ANCA-associated vasculitis comprises a group of autoimmune diseases in which affected individuals make antibodies that attack their own cells – called neutrophils – causing inflammation in small- to medium sized blood vessels. This leads to subsequent organ damage, particularly in the airways, lungs and kidneys. Wegener’s granulomatosis and microscopic polyangitis are the most common forms of the disease, the former affecting 3 of every 100,000 people in the United States and accounting for approximately 1500 hospitalizations each year.

The current standard of care for these conditions is a cyclophosphamide-based regimen that has been used since the 1970s. Although this regimen has been successful in inducing remission in the majority of cases, its immunosuppressive nature puts patients at risk of serious infection and cancer. Furthermore, many patients experience relapses after the therapy is discontinued.

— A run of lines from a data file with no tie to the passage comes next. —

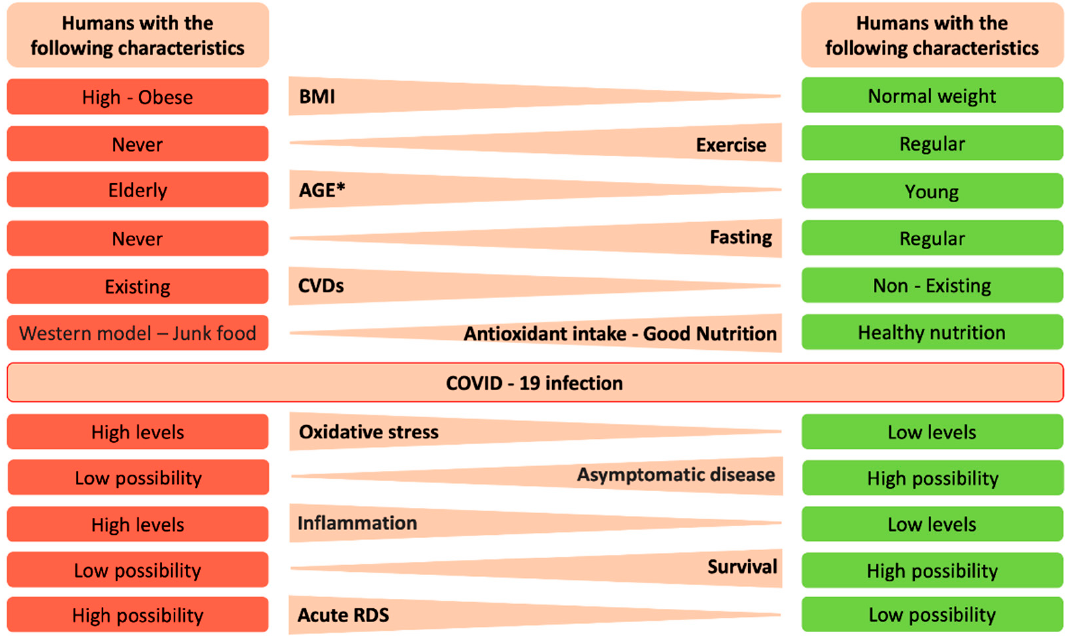
Figure 3. Human characteristics and potential outcomes after infection with severe acute respiratory syndrome coronavirus-2 (SARS-CoV-2). In this figure we summarize lifestyle characteristics and the underlying mechanisms as well as potential outcomes before or after SARS-CoV-2 infection. * In the present context age, young and old, means young or old in chronological age, but also could refer to young and old in terms of their lung health (i.e., a chronologically old person may have “young” physiological indices due to healthy lifestyle habits, and vice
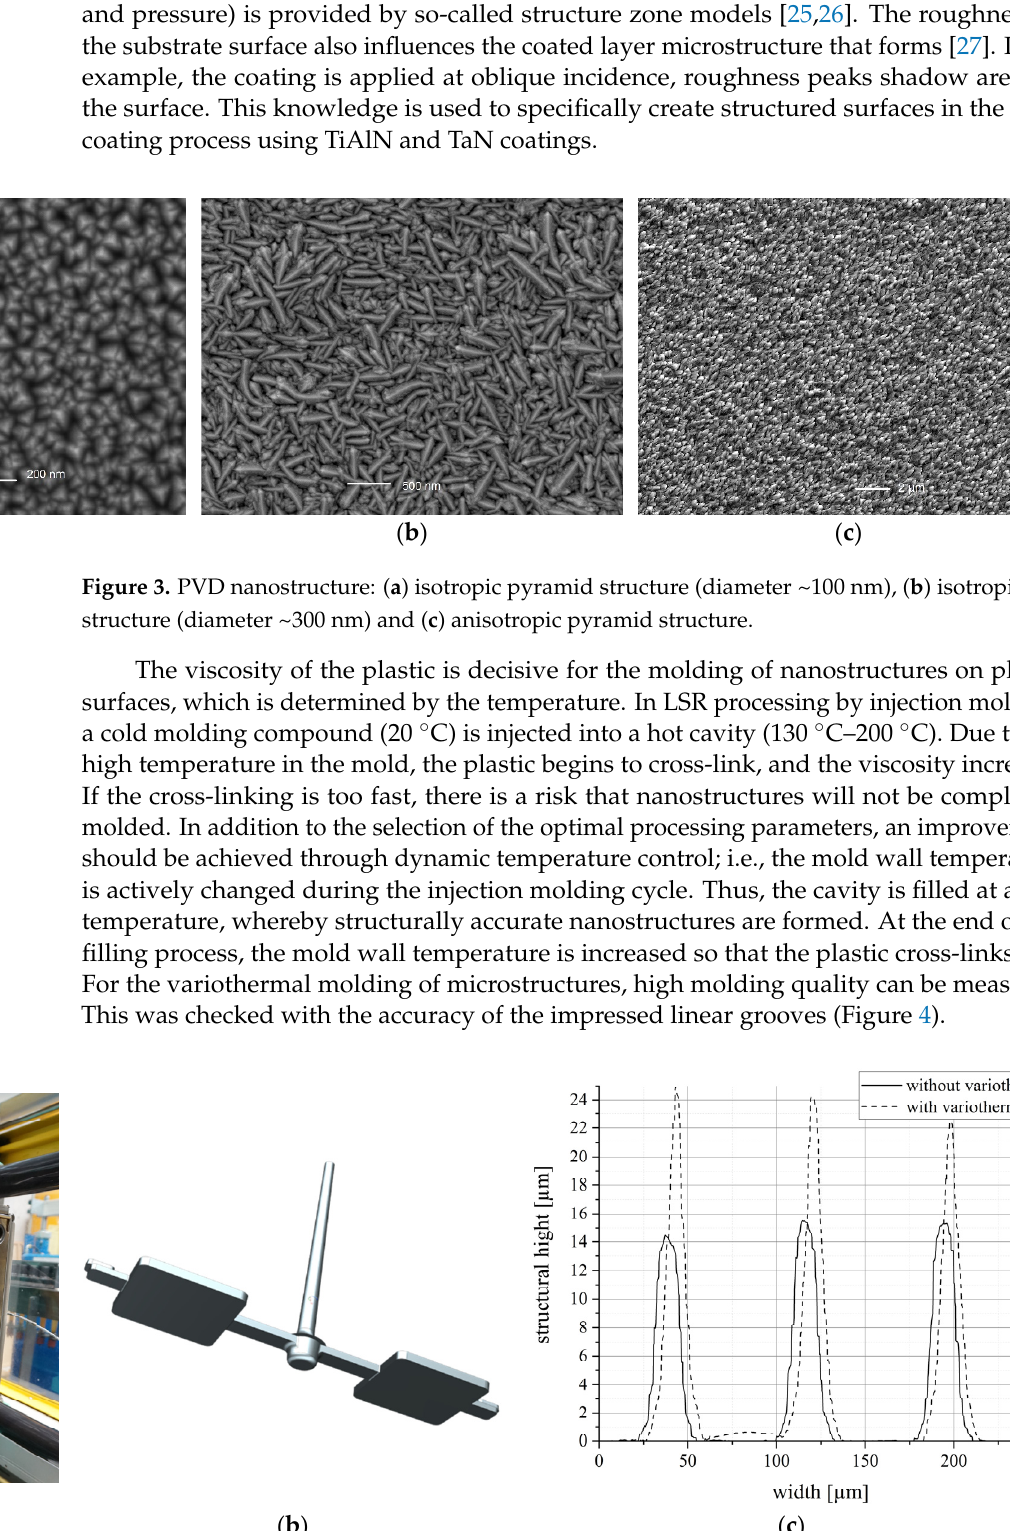
Figure 2. Laser-ablated steel surfaces: ( a ) after directional ablation, ( b ) and ( c ) bi-scale structure of isotropic pyramids on laser-ablated surfaces.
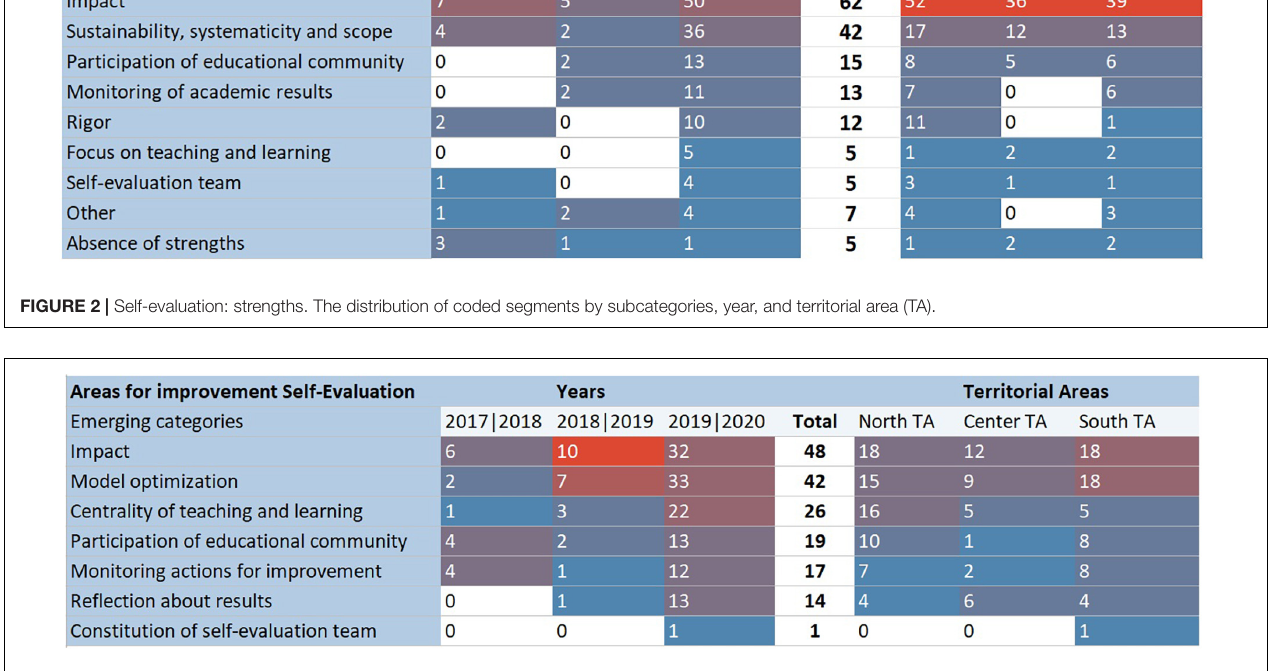
FIGURE 3 | Self-evaluation: areas for improvement. The distribution of coded segments by subcategories, year, and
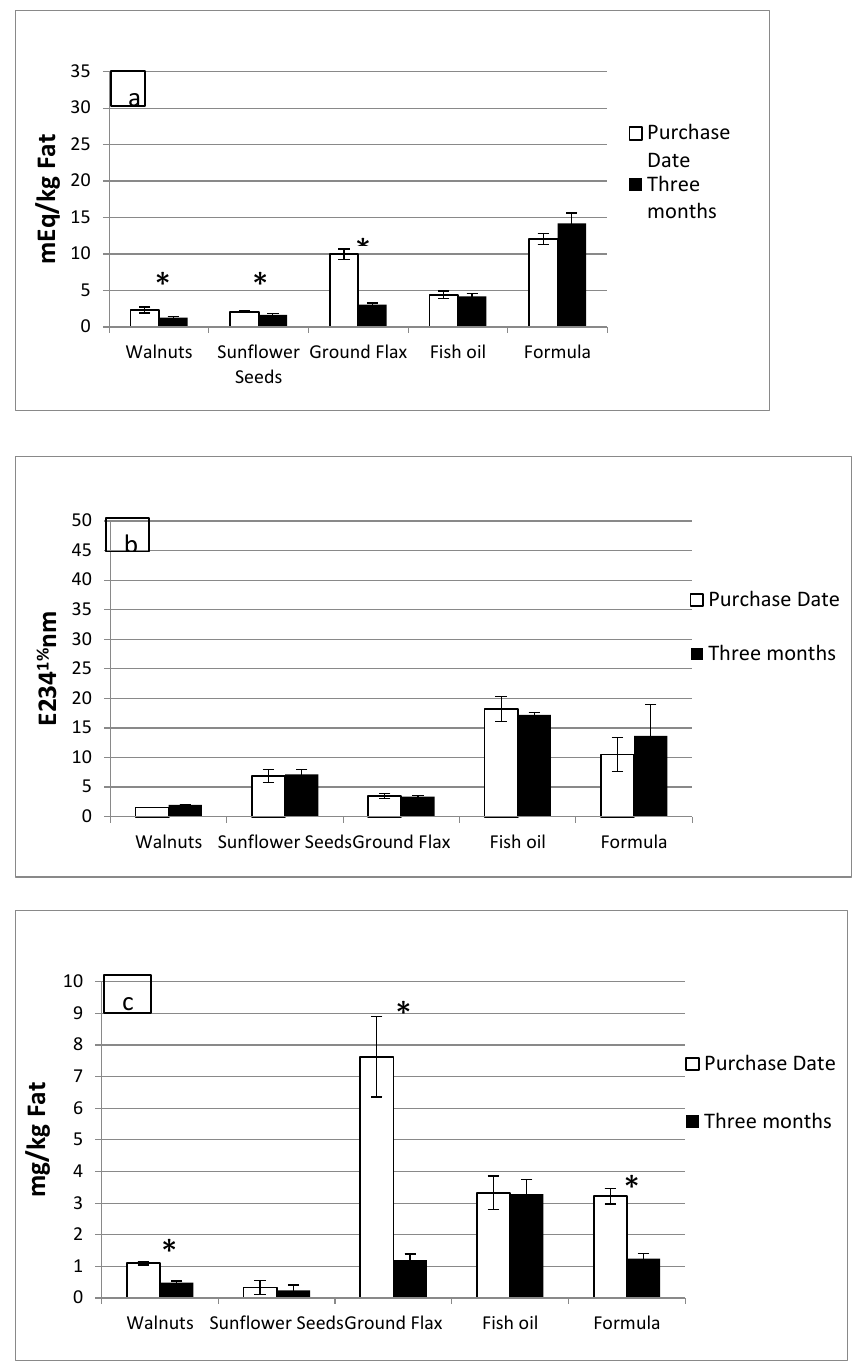
Figure 2. Products of lipid oxidation in room-temperature foods. Mean ± SEM of the peroxide value ( a ), conjugated dienes ( b ), and aldehydes ( c ) in room-temperature foods (RTF) on the purchase date (white bars) and after three months (black bars). Mean differences between the two time points were compared with the Mann–Whitney U test. * p ≤ 0.05.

The current study, led by Dr. John Stone of Massachusetts General Hospital and Dr. Ulrich Specks of the Mayo Clinic aimed to establish whether rituximab, a manmade antibody currently approved for the treatment of non-hodgkins lymphoma and moderate-to-severe rheumatoid arthritis (marketed under the trade name ‘Rituxan’ by Genentech, Inc) could be just as effective.

The ITN study concludes that rituximab is not inferior to standard therapy for ANCA-associated vasculitis. However, in patients with relapsing disease, who were previously treated with cyclophosphamide at the start of the study (as opposed to those newly diagnosed), 67 percent of those in the rituximab group had no disease activity were able to discontinue all steroid use after therapy, compared with only 42 percent in the cyclophosphamide group.

“Although the two therapy regimens were equally effective in reducing patients’ disease activity, our results indicate that rituximab is superior to cyclophosphamide in inducing remission for patients experiencing a disease flare,” comments Dr. Specks.

Coupled with the fact that participants in the rituximab group received intravenous therapy once a week for 1 month–compared with 3 to 6 months of daily cyclophosphamide therapy followed by daily AZA—the observation that rituximab offers similar benefits, if not greater, for patients with ANCA-associated vasculitis is a significant advance in treatment. Investigators also did not observe any major differences in the side effects in patients from the two treatment groups.

According to Drs. Stone and Specks, ITN investigators plan to follow the participants until 18 months post treatment to determine if patients who received rituximab will relapse and to evaluate the long-term safety of this regimen.

The study was conducted by the Immune Tolerance Network and was sponsored by the National Institute of Allergy and Infectious Diseases.